Retype the material below. Keep every word exactly as it is.

(Records from a dataset)

⟨

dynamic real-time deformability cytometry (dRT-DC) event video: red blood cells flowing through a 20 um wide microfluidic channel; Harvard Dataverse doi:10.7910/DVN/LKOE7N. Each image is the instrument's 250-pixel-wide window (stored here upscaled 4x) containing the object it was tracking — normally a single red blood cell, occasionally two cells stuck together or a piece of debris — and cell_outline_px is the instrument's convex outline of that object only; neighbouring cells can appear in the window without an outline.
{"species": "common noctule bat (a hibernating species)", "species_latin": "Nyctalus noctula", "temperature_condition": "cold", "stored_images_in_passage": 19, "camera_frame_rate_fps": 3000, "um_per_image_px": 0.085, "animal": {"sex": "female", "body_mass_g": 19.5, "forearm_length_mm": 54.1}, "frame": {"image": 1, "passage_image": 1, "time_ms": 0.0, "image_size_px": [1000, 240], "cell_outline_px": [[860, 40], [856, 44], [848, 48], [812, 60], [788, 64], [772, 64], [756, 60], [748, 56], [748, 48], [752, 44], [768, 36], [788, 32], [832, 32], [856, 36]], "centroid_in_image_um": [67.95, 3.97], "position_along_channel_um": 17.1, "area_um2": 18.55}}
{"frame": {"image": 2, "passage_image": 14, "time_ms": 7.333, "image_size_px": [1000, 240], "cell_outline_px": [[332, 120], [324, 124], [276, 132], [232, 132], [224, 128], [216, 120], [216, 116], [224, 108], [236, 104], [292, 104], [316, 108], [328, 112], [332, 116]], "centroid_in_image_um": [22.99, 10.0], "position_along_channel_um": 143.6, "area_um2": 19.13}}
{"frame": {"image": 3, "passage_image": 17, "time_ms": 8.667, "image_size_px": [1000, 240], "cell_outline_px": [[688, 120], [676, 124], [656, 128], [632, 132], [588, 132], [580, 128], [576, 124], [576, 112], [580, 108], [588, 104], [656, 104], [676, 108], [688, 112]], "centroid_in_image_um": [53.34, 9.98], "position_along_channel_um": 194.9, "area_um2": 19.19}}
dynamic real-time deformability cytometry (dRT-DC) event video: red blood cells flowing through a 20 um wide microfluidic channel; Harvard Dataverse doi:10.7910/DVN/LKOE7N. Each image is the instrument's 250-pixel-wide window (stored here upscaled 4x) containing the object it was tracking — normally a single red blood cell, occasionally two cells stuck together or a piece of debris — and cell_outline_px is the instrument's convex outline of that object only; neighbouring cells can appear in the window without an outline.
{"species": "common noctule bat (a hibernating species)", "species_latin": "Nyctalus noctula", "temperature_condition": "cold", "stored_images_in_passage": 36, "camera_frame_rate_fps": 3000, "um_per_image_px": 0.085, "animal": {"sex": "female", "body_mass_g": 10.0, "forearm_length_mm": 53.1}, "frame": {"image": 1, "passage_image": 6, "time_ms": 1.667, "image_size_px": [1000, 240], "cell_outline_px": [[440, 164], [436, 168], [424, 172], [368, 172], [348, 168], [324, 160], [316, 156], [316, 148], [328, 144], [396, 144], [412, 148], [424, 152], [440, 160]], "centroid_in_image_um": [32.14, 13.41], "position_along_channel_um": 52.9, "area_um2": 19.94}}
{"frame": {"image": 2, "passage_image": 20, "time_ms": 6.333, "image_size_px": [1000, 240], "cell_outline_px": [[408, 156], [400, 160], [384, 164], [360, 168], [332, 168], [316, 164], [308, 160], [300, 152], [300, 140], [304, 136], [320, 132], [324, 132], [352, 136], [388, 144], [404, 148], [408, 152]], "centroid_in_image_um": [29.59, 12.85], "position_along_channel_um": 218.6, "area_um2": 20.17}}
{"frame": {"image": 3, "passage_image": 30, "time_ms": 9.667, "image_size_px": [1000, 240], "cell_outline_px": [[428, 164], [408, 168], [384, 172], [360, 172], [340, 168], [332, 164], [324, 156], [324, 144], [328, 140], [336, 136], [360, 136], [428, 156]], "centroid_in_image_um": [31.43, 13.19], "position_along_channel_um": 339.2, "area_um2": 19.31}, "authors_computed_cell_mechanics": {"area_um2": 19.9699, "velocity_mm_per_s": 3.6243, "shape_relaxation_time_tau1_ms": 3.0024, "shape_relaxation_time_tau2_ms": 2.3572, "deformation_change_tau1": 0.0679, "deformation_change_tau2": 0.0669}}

⟩

Correct answer:
dynamic real-time deformability cytometry (dRT-DC) event video: red blood cells flowing through a 20 um wide microfluidic channel; Harvard Dataverse doi:10.7910/DVN/LKOE7N. Each image is the instrument's 250-pixel-wide window (stored here upscaled 4x) containing the object it was tracking — normally a single red blood cell, occasionally two cells stuck together or a piece of debris — and cell_outline_px is the instrument's convex outline of that object only; neighbouring cells can appear in the window without an outline.
{"species": "common noctule bat (a hibernating species)", "species_latin": "Nyctalus noctula", "temperature_condition": "cold", "stored_images_in_passage": 19, "camera_frame_rate_fps": 3000, "um_per_image_px": 0.085, "animal": {"sex": "female", "body_mass_g": 19.5, "forearm_length_mm": 54.1}, "frame": {"image": 1, "passage_image": 1, "time_ms": 0.0, "image_size_px": [1000, 240], "cell_outline_px": [[860, 40], [856, 44], [848, 48], [812, 60], [788, 64], [772, 64], [756, 60], [748, 56], [748, 48], [752, 44], [768, 36], [788, 32], [832, 32], [856, 36]], "centroid_in_image_um": [67.95, 3.97], "position_along_channel_um": 17.1, "area_um2": 18.55}}
{"frame": {"image": 2, "passage_image": 14, "time_ms": 7.333, "image_size_px": [1000, 240], "cell_outline_px": [[332, 120], [324, 124], [276, 132], [232, 132], [224, 128], [216, 120], [216, 116], [224, 108], [236, 104], [292, 104], [316, 108], [328, 112], [332, 116]], "centroid_in_image_um": [22.99, 10.0], "position_along_channel_um": 143.6, "area_um2": 19.13}}
{"frame": {"image": 3, "passage_image": 17, "time_ms": 8.667, "image_size_px": [1000, 240], "cell_outline_px": [[688, 120], [676, 124], [656, 128], [632, 132], [588, 132], [580, 128], [576, 124], [576, 112], [580, 108], [588, 104], [656, 104], [676, 108], [688, 112]], "centroid_in_image_um": [53.34, 9.98], "position_along_channel_um": 194.9, "area_um2": 19.19}}
dynamic real-time deformability cytometry (dRT-DC) event video: red blood cells flowing through a 20 um wide microfluidic channel; Harvard Dataverse doi:10.7910/DVN/LKOE7N. Each image is the instrument's 250-pixel-wide window (stored here upscaled 4x) containing the object it was tracking — normally a single red blood cell, occasionally two cells stuck together or a piece of debris — and cell_outline_px is the instrument's convex outline of that object only; neighbouring cells can appear in the window without an outline.
{"species": "common noctule bat (a hibernating species)", "species_latin": "Nyctalus noctula", "temperature_condition": "cold", "stored_images_in_passage": 36, "camera_frame_rate_fps": 3000, "um_per_image_px": 0.085, "animal": {"sex": "female", "body_mass_g": 10.0, "forearm_length_mm": 53.1}, "frame": {"image": 1, "passage_image": 6, "time_ms": 1.667, "image_size_px": [1000, 240], "cell_outline_px": [[440, 164], [436, 168], [424, 172], [368, 172], [348, 168], [324, 160], [316, 156], [316, 148], [328, 144], [396, 144], [412, 148], [424, 152], [440, 160]], "centroid_in_image_um": [32.14, 13.41], "position_along_channel_um": 52.9, "area_um2": 19.94}}
{"frame": {"image": 2, "passage_image": 20, "time_ms": 6.333, "image_size_px": [1000, 240], "cell_outline_px": [[408, 156], [400, 160], [384, 164], [360, 168], [332, 168], [316, 164], [308, 160], [300, 152], [300, 140], [304, 136], [320, 132], [324, 132], [352, 136], [388, 144], [404, 148], [408, 152]], "centroid_in_image_um": [29.59, 12.85], "position_along_channel_um": 218.6, "area_um2": 20.17}}
{"frame": {"image": 3, "passage_image": 30, "time_ms": 9.667, "image_size_px": [1000, 240], "cell_outline_px": [[428, 164], [408, 168], [384, 172], [360, 172], [340, 168], [332, 164], [324, 156], [324, 144], [328, 140], [336, 136], [360, 136], [428, 156]], "centroid_in_image_um": [31.43, 13.19], "position_along_channel_um": 339.2, "area_um2": 19.31}, "authors_computed_cell_mechanics": {"area_um2": 19.9699, "velocity_mm_per_s": 3.6243, "shape_relaxation_time_tau1_ms": 3.0024, "shape_relaxation_time_tau2_ms": 2.3572, "deformation_change_tau1": 0.0679, "deformation_change_tau2": 0.0669}}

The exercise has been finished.